Is the System on Chip Coming Apart?

Arguably it is, in some circumstances. This disintegration can take any of several paths—some of which wind deep into the promising yet problematic technology of 2.5D packaging, while others lead back to the seemingly archaic landscape of separate chips on a board, albeit with very unarchaic interconnect technology. The only accurate map for these varied routes will spring from the architect’s skill at system partitioning.

At least that is the story told by a number of the plenary talks and technical paper sessions at this year’s International Solid State Circuits Conference (ISSCC). This conference, which has for years charted the inexorable Moore’s-Law advance of integration, now appears, ironically, to be signaling an inflection point that could lead system design back toward discrete multi-chip implementations.

No Surprises

The driving forces behind disintegration of the SoC are familiar. Many have been discussed for years, either in the endless ASIC versus FPGA debates or in the burst of excitement and ensuing flood of hyperbole over 3D integration.

First, there are the economic arguments. Not only does each new process node get more expensive, but the cost is now growing faster than the density—so each new node is more expensive on a per-transistor basis.
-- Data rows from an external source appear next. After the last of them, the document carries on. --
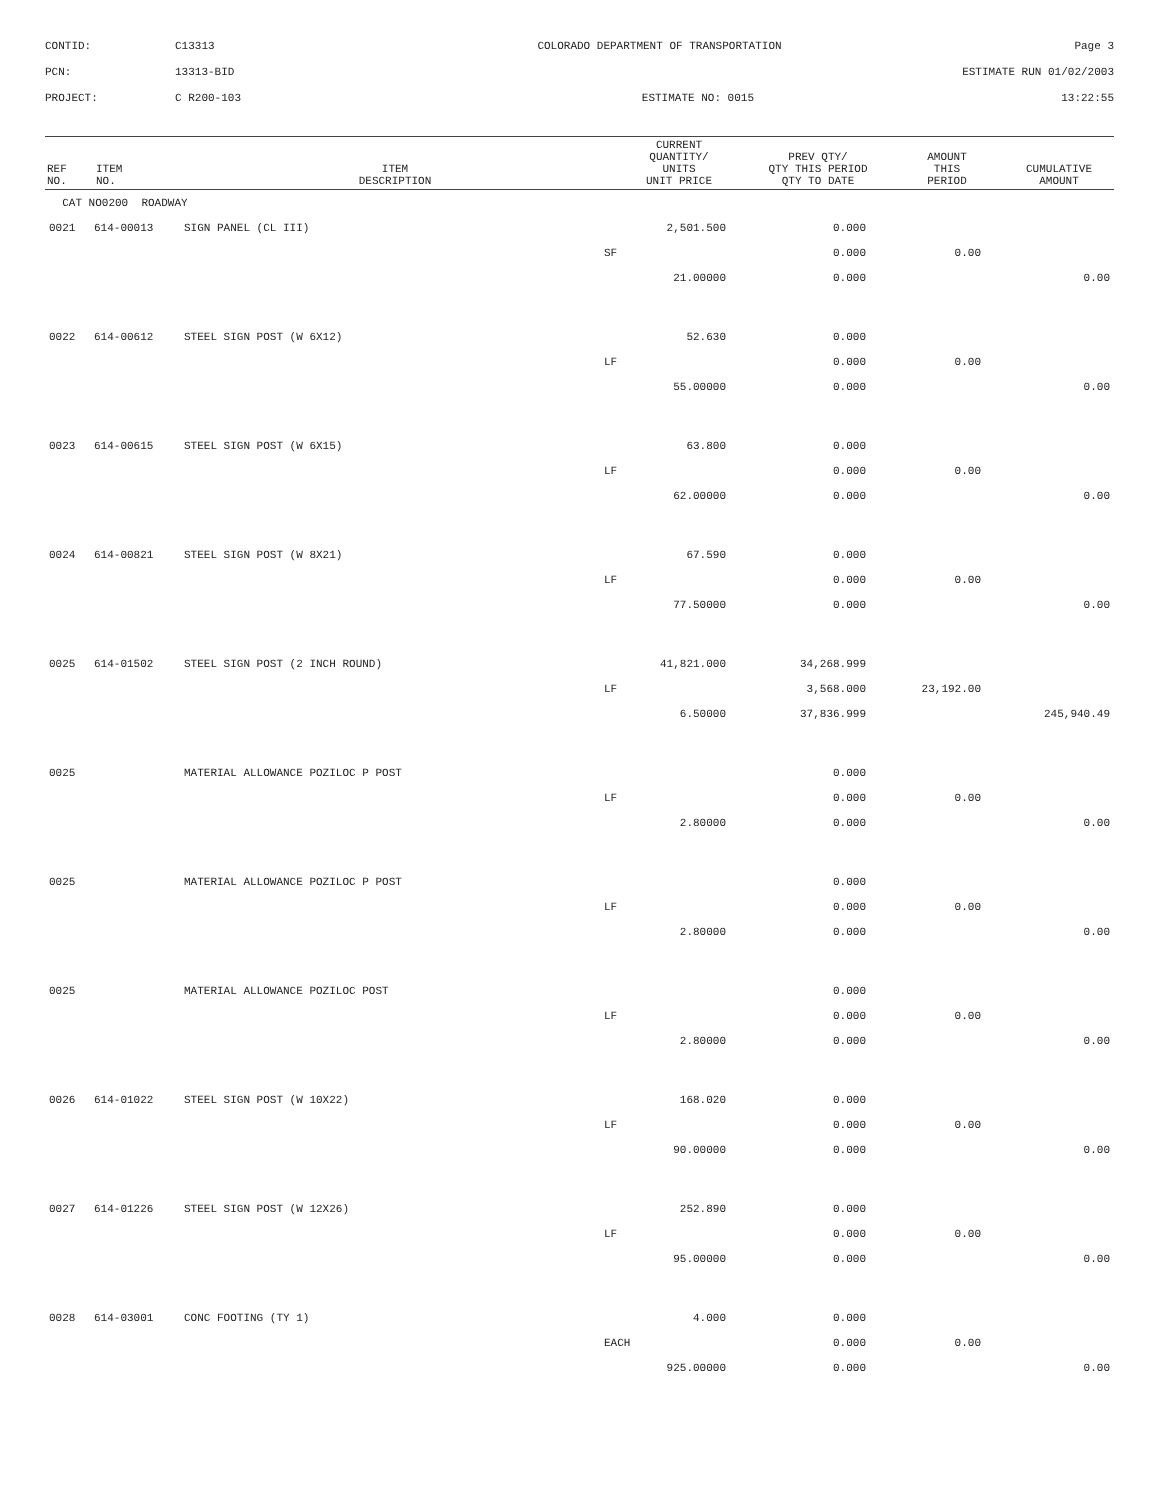CONTID:
C13313
COLORADO DEPARTMENT OF TRANSPORTATION
Page 3
PCN:
13313-BID
ESTIMATE RUN 01/02/2003
PROJECT:
C R200-103
ESTIMATE NO: 0015
13:22:55
| REF NO. | ITEM NO. | ITEM DESCRIPTION | CURRENT QUANTITY/ UNITS UNIT PRICE | PREV QTY/ QTY THIS PERIOD QTY TO DATE | AMOUNT THIS PERIOD | CUMULATIVE AMOUNT |
| --- | --- | --- | --- | --- | --- | --- |
| CAT NO0200 ROADWAY | | | | | | |
| 0021 | 614-00013 | SIGN PANEL (CL III) | 2,501.500 | 0.000 | | |
| | | | SF | 0.000 | 0.00 | |
| | | | 21.00000 | 0.000 | | 0.00 |
| 0022 | 614-00612 | STEEL SIGN POST (W 6X12) | 52.630 | 0.000 | | |
| | | | LF | 0.000 | 0.00 | |
| | | | 55.00000 | 0.000 | | 0.00 |
| 0023 | 614-00615 | STEEL SIGN POST (W 6X15) | 63.800 | 0.000 | | |
| | | | LF | 0.000 | 0.00 | |
| | | | 62.00000 | 0.000 | | 0.00 |
| 0024 | 614-00821 | STEEL SIGN POST (W 8X21) | 67.590 | 0.000 | | |
| | | | LF | 0.000 | 0.00 | |
| | | | 77.50000 | 0.000 | | 0.00 |
| 0025 | 614-01502 | STEEL SIGN POST (2 INCH ROUND) | 41,821.000 | 34,268.999 | | |
| | | | LF | 3,568.000 | 23,192.00 | |
| | | | 6.50000 | 37,836.999 | | 245,940.49 |
| 0025 | | MATERIAL ALLOWANCE POZILOC P POST | | 0.000 | | |
| | | | LF | 0.000 | 0.00 | |
| | | | 2.80000 | 0.000 | | 0.00 |
| 0025 | | MATERIAL ALLOWANCE POZILOC P POST | | 0.000 | | |
| | | | LF | 0.000 | 0.00 | |
| | | | 2.80000 | 0.000 | | 0.00 |
| 0025 | | MATERIAL ALLOWANCE POZILOC POST | | 0.000 | | |
| | | | LF | 0.000 | 0.00 | |
| | | | 2.80000 | 0.000 | | 0.00 |
| 0026 | 614-01022 | STEEL SIGN POST (W 10X22) | 168.020 | 0.000 | | |
| | | | LF | 0.000 | 0.00 | |
| | | | 90.00000 | 0.000 | | 0.00 |
| 0027 | 614-01226 | STEEL SIGN POST (W 12X26) | 252.890 | 0.000 | | |
| | | | LF | 0.000 | 0.00 | |
| | | | 95.00000 | 0.000 | | 0.00 |
| 0028 | 614-03001 | CONC FOOTING (TY 1) | 4.000 | 0.000 | | |
| | | | EACH | 0.000 | 0.00 | |
| | | | 925.00000 | 0.000 | | 0.00 |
Bigger, faster, and cheaper ended at about 28 nm. As Marvell Technology Group chairman and CEO Sehat Sutardja put it in his ISSCC plenary talk, “It is time to stop ‘just because we can’ integration. Just a mask set is costing us $10 million now.” Given such costs, it is very tempting to increase the value of your next-generation system by something other than moving the whole SoC to a new process node and then shoe-horning in more features, driving up the cost while narrowing the market.

There are strong technical arguments as well. In their race to integrate, today’s SoCs have absorbed many structures that are not well-suited to the restrictive design world of 16 or 10 nm digital FinFET processes. Analog and RF functions are easy examples. It is not that you can’t do analog design with tiny, fixed-size, fixed-orientation FinFETs. In fact a fascinating plenary talk by revered emeritus professor Willy Sansen of Katholieke Universiteit Leuven showed that the key circuit techniques for analog design at 10 nm—maybe even at 5 nm—have existed for years. Essentially, Sansen explained, you start with the old familiar circuits, and then add structures to cancel the new problems—increased resistance and capacitance, new poles, growing noise, increasing device mismatches, and so on—brought about by the new process node. The problem isn’t that the old concept doesn’t work: it is that at each new node, every analog circuit becomes a new design.

Memory presents a rather different problem. Except for IBM’s uniquely successful use of embedded SoI DRAM as on-chip cache—even in relatively small quantities—no one seriously contemplates putting large arrays of DRAM or NAND Flash onto a leading-edge SoC. The processes are hopelessly incompatible.

Another issue is rate of change. Some parts of a system create new competitive opportunities at each new process node: CPU clusters, for example. Other portions, such as peripheral and bus controllers, may change little over a period of years. “Look at the PC,” Sutardja urged. “Intel changes the CPU design rapidly, but leaves the south bridge and many peripherals alone in older, low-cost processes.” Such partitioning could lower the cost of the system while giving the most critical blocks access to leading-edge speed-power points.

All of these arguments have been used in favor of multi-die modules—and especially to support stacked-die 2.5D and 3D modules employing through-silicon vias (TSVs). But these module technologies are slow to take off.

3D Promises

In principle, multi-die modules offer the perfect solution to the growing challenges of SoC integration. The module is in a single package, and with stacked-die approaches can have a smaller footprint than an equivalent SoC. TSVs, silicon bridges (as proposed by Intel), or silicon interposers allow interconnect densities that approach the densities of upper metal layers on-die, permitting quite wide paths between dice: for example the 512-bit-wide Wide I/O2 DRAM interface specification for use in stacks of DRAM dice. And the short distances involved promise interconnect delay and energy figures approaching those of on-die interconnect.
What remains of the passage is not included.